From youth fund to Tatu City, controversy stalks Muhoro

Director of the Criminal Investigations Ndegwa Muhoro speaks before the Senate Public Investment Committee on October 19, 2016 at Parliament Buildings. He has been accused of insulating criminals. PHOTO | DENNIS ONSONGO | NATION MEDIA GROUP

What you need to know:

  • Before being appointed, an Independent Police Oversight Authority report had declared him unfit to hold the office.
  • In the Tatu City land scandal, Mr Muhoro was adversely mentioned for allegedly interfering with investigations.

Most top police officers appointed alongside the Director of Criminal Investigations Ndegwa Muhoro to head the National Police Service in 2010 have fallen by the wayside.

But despite the accusations that have been levelled against him, Mr Muhoro still holds his position.

This week, Mr Muhoro hit the headlines after city lawyer Ahmednasir Abdullahi recorded a statement with the police, accusing him of assembling a team of five police officers to kill him.

“My contact warned me to take the information very seriously,” Mr Abdullahi said in the statement, alleging that the officer had told him that the team had been monitoring his phone calls and discovered that he was out of the country.

MUHORO UNFIT

Mr Muhoro has denied the accusation, saying “I do not, for the slightest moment, give any credibility to those wild, obnoxious and irresponsible allegations”.

His appointment on August 26, 2010 on the eve of the promulgation of the Constitution was seen as an attempt by then President Mwai Kibaki to ensure that Mr Muhoro escaped the requirements of vetting, although he was later vetted when a new police law came into force in 2012.
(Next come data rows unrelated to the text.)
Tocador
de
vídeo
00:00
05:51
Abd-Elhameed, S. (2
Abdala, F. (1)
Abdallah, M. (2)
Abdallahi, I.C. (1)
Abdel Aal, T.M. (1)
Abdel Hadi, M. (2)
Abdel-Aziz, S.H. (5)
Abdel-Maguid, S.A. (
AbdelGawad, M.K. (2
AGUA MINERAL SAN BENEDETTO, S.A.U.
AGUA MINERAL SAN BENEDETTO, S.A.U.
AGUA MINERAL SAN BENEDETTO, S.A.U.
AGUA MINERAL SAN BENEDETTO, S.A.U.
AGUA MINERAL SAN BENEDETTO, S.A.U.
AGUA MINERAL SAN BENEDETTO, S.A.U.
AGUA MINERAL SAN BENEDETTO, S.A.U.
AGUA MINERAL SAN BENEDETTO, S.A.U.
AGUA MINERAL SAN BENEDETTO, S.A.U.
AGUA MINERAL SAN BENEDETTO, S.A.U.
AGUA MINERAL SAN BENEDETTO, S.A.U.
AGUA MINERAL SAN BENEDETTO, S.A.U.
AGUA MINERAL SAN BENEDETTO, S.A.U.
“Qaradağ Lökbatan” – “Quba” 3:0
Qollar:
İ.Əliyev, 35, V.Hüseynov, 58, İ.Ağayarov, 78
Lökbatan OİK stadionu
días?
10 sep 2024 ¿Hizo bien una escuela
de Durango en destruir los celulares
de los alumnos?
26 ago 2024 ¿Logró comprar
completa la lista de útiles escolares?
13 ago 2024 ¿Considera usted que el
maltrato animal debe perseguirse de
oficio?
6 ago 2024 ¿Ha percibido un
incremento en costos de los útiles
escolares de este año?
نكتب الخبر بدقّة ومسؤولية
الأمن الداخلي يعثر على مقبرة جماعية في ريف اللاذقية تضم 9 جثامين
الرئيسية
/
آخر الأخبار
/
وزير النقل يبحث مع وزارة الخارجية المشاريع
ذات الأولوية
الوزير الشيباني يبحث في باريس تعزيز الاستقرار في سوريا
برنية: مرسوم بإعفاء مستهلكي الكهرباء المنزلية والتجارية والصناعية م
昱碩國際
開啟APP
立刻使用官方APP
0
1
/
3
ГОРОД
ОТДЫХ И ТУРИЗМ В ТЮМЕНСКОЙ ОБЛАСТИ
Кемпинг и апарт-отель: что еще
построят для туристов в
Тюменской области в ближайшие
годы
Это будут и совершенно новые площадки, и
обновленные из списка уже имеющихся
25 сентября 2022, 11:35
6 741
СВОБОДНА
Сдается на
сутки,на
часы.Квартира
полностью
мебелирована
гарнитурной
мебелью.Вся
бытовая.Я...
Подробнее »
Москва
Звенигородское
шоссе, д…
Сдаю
As the DCI, he often had serious turf wars with Ms Grace Kaindi before her dramatic departure.

Before being appointed, an Independent Police Oversight Authority report had declared him unfit to hold the office.

“We have to consider the larger public interest and ask ourselves whether it is right to wish away serious doubts or questions raised on integrity,” stated the report.

CRIMINALS' PUPPET

The report notwithstanding, Mr Muhoro was appointed, although insiders indicate his main interest at the time was the position Ms Kaindi got.

Mr Muhoro has been accused of being used by corrupt cartels, including those who stole funds from the National Youth Service, to clear them. He has consistently denied the claims.

In the Tatu City land scandal, Mr Muhoro was adversely mentioned for allegedly interfering with investigations by authoring two conflicting reports to the Director of Public Prosecutions.

The dispute, it appears, is the root of the latest controversy involving Mr Abdullahi.

KOINANGE LAND CASE

And after this week’s dramatic claim by the vocal lawyer, Mr Muhoro said: “My continued resistance on his attempted machination would explain his sporadic bouts of vitriol and calumny against me.”

His name also featured in the long-running Koinange land dispute after Ms Eddah Wanjiru Mbiyu, who was stripped of the right to administer the former minister’s property, accused him of protecting lawyers who “were siphoning money from the estate”.

In another angle to the Koinange land dispute, the DCI was also among senior government officials named in court by two widows, Ms Alice Adamba and Ms Tabitha Wanjiru, whose husbands had been killed.

In another controversy Mr Muhoro was accused of protecting criminals.

Mr Samuel Barongo, a former Nakuru Flying Squad commander, took Mr Muhoro to court for attempting to transfer him after the officer arrested suspected robbers of goods worth Sh70 million.

According to the widows, their husbands, Martin Karanja Mbugua and Fredrick Mungai, were hired by senior government officials and some members of the Koinange family allegedly to kill Maasai land rights activist Moses Mpoe before they too met their death reportedly at the hands of the police.